--- EXTRACTED DATA ---
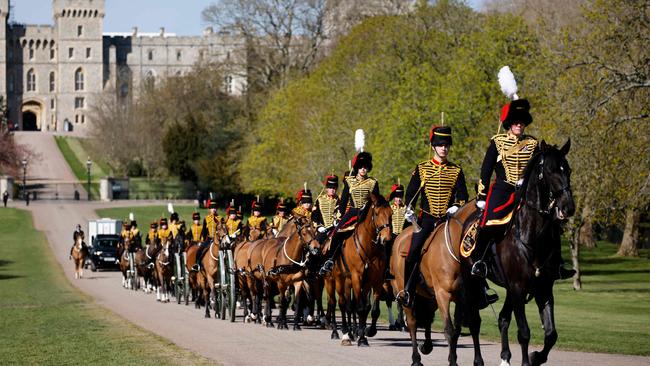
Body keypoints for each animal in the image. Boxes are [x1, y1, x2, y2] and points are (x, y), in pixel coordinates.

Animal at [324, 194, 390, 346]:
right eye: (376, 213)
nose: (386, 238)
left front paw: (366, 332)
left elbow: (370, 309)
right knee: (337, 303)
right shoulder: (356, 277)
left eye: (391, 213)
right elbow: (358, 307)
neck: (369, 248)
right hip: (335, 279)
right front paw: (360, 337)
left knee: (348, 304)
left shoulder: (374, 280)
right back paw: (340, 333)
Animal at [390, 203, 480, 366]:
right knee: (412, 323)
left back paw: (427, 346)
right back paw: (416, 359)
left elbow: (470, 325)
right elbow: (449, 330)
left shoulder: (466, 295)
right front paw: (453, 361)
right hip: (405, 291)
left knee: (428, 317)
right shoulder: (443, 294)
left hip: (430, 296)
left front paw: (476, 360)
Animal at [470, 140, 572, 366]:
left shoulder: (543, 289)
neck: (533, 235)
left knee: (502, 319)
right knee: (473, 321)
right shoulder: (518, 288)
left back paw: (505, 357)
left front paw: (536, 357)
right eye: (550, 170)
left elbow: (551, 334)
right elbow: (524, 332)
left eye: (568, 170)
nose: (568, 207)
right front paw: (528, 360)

...

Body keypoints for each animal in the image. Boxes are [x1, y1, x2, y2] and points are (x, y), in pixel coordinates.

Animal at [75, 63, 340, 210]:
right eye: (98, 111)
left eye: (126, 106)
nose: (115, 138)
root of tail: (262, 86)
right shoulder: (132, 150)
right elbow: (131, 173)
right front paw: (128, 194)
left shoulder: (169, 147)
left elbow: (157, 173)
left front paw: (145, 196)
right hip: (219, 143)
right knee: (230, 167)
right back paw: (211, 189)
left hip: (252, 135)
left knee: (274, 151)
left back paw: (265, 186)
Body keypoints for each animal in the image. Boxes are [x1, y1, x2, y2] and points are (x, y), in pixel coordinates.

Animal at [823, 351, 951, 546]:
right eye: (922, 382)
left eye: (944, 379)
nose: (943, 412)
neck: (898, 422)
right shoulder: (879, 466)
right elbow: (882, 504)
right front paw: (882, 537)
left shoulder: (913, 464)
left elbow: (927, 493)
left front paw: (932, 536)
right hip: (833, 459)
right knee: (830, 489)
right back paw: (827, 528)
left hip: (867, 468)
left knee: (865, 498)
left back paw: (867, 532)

* * *

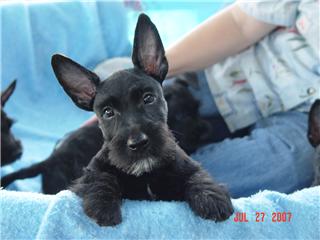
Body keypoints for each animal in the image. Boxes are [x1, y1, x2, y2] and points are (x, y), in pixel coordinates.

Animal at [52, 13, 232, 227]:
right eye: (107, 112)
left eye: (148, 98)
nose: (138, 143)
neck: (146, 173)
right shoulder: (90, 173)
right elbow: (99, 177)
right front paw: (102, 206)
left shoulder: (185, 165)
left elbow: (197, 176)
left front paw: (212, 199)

--- EXERCISE INSTRUCTIONS ---
Out of the data above, transcribe exactly and only the lines starting with the line that has "right knee: (473, 321)" and going on through the line that has "right front paw: (528, 360)", both included.

--- WRITTEN ANSWER ---
right knee: (473, 321)
right shoulder: (518, 288)
left back paw: (505, 357)
left front paw: (536, 357)
right eye: (550, 170)
left elbow: (551, 334)
right elbow: (524, 332)
left eye: (568, 170)
nose: (568, 207)
right front paw: (528, 360)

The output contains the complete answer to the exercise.